───── DATA LISTING

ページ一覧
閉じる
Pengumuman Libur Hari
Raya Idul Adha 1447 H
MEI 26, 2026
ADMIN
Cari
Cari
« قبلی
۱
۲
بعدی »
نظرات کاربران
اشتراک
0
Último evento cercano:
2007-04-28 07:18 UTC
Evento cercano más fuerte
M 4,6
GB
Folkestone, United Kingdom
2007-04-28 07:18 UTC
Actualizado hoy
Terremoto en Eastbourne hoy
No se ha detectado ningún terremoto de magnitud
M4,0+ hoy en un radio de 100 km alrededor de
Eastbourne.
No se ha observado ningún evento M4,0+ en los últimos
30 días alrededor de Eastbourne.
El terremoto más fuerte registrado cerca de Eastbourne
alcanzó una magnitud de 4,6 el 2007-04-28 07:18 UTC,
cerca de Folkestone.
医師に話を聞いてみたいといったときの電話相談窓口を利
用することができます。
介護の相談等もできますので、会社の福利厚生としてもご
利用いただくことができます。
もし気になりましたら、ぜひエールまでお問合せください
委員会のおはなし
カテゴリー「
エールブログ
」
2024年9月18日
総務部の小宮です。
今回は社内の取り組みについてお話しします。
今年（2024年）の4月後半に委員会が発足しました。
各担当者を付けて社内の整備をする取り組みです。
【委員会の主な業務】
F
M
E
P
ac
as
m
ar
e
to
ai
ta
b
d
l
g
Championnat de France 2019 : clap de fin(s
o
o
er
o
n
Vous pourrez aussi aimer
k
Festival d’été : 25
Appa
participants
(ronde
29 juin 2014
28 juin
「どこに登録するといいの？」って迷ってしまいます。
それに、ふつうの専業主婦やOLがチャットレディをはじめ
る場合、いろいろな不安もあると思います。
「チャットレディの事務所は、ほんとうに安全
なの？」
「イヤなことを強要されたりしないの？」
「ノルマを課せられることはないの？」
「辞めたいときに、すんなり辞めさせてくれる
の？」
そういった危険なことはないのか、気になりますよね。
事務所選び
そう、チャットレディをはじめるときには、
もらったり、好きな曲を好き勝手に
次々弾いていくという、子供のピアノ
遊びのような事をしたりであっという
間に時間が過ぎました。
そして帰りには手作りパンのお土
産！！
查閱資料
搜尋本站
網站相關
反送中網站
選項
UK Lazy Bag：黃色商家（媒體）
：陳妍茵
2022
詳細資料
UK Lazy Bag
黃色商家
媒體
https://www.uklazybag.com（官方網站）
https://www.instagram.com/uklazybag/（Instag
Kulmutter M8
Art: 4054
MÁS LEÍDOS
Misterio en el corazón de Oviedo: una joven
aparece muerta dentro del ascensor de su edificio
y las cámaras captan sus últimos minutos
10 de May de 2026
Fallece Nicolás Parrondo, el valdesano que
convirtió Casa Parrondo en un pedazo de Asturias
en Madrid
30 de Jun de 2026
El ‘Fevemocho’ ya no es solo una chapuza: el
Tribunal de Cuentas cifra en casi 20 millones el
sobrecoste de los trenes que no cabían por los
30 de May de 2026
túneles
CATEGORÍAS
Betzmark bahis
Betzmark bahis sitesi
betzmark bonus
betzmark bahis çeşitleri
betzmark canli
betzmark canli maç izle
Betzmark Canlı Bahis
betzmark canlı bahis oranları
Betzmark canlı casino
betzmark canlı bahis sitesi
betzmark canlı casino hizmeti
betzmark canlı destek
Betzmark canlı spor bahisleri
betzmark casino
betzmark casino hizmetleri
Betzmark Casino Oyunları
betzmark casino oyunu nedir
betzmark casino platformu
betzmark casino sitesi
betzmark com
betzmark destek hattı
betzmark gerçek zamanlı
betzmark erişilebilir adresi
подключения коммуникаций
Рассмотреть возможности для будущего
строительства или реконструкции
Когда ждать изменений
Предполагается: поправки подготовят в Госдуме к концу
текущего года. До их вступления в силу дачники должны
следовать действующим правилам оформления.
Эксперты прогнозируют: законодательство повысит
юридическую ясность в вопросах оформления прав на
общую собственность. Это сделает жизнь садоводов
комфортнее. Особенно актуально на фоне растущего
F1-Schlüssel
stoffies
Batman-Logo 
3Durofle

──────────

Copy all lines from the data that hold the word "fuerte".

Evento cercano más fuerte
El terremoto más fuerte registrado cerca de Eastbourne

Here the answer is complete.